WHAT IS EXPECTED => Count the lines below that carry the word "from". Answer with that number alone.

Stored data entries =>
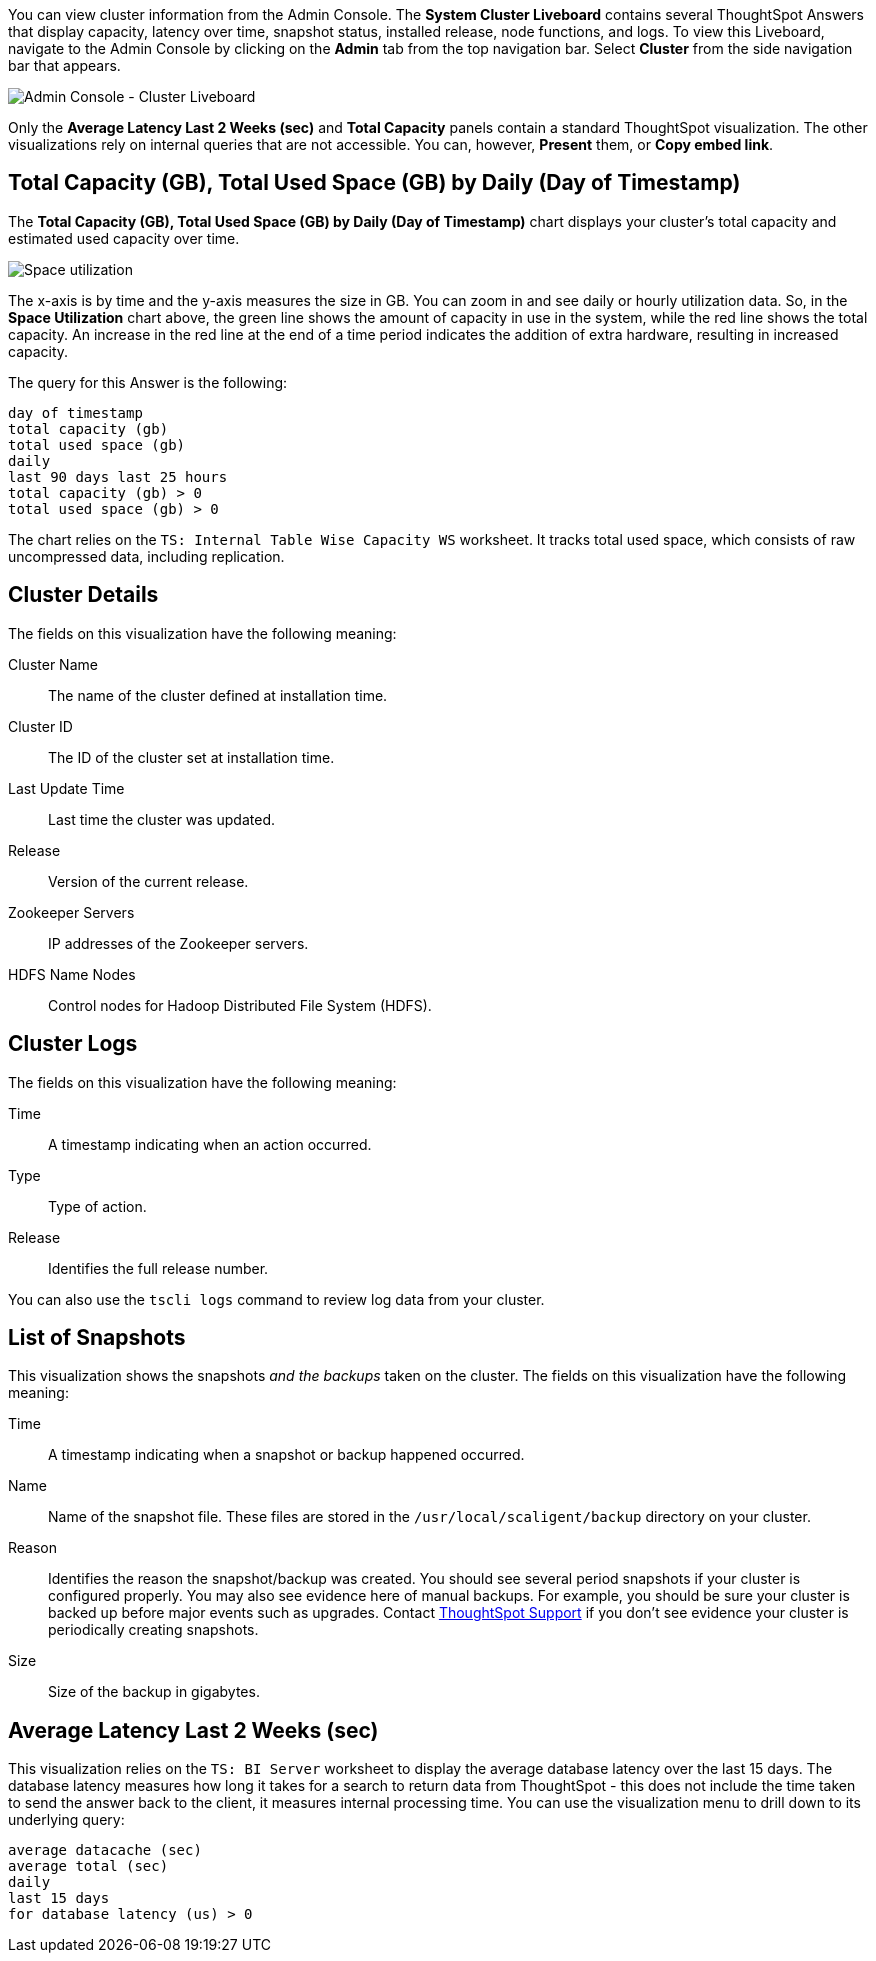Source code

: You can view cluster information from the Admin Console.
The *System Cluster Liveboard* contains several ThoughtSpot Answers that display capacity, latency over time, snapshot status, installed release, node functions, and logs.
To view this Liveboard, navigate to the Admin Console by clicking on the *Admin* tab from the top navigation bar.
Select *Cluster* from the side navigation bar that appears.

image::admin-portal-cluster-liveboard.png[Admin Console - Cluster Liveboard]

Only the *Average Latency Last 2 Weeks (sec)* and *Total Capacity* panels contain a standard ThoughtSpot visualization.
The other visualizations rely on internal queries that are not accessible.
You can, however, *Present* them, or *Copy embed link*.

[#space-utilization]
== Total Capacity (GB), Total Used Space (GB) by Daily (Day of Timestamp)

The *Total Capacity (GB), Total Used Space (GB) by Daily (Day of Timestamp)* chart displays your cluster's total capacity and estimated used capacity over time.

image::admin-portal-overview-pinboard-space-utilization.png[Space utilization]

The x-axis is by time and the y-axis measures the size in GB.
You can zoom in and see daily or hourly utilization data.
So, in the *Space Utilization* chart above, the green line shows the amount of capacity in use in the system, while the red line shows the total capacity.
An increase in the red line at the end of a time period indicates the addition of extra hardware, resulting in increased capacity.

The query for this Answer is the following:

----
day of timestamp
total capacity (gb)
total used space (gb)
daily
last 90 days last 25 hours
total capacity (gb) > 0
total used space (gb) > 0
----

The chart relies on the `TS: Internal Table Wise Capacity WS` worksheet.
It tracks  total used space, which consists of raw uncompressed data, including replication.

== Cluster Details

The fields on this visualization have the following meaning:

Cluster Name::
  The name of the cluster defined at installation time.

Cluster ID::
  The ID of the cluster set at installation time.

Last Update Time::
  Last time the cluster was updated.

Release::
  Version of the current release.

Zookeeper Servers::
  IP addresses of the Zookeeper servers.

HDFS Name Nodes::
  Control nodes for Hadoop Distributed File System (HDFS).

== Cluster Logs

The fields on this visualization have the following meaning:

Time::
  A timestamp indicating when an action occurred.

Type::
  Type of action.

Release::
  Identifies the full release number.

You can also use the `tscli logs` command to review log data from your cluster.

== List of Snapshots

This visualization shows the snapshots _and the backups_ taken on the cluster.
The fields on this visualization have the following meaning:

Time::
  A timestamp indicating when a snapshot or backup happened occurred.

Name::
  Name of the snapshot file. These files are stored in the `/usr/local/scaligent/backup` directory on your cluster.

Reason::
  Identifies the reason the snapshot/backup was created. You should see several period snapshots if your cluster is configured properly. You may also see evidence here of manual backups. For example, you should be sure your cluster is backed up before major events such as upgrades. Contact xref:support-contact.adoc[ThoughtSpot Support] if you don't see evidence your cluster is periodically creating snapshots.
Size::
  Size of the backup in gigabytes.

== Average Latency Last 2 Weeks (sec)

This visualization relies on the `TS: BI Server` worksheet to display the average database latency over the last 15 days.
The database latency measures how long it takes for a search to return data from ThoughtSpot - this does not include the time taken to send the answer back to the client, it measures internal processing time.
You can use the visualization menu to drill down to its underlying query:

----
average datacache (sec)
average total (sec)
daily
last 15 days
for database latency (us) > 0
----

RESULT FOR THIS TASK => 5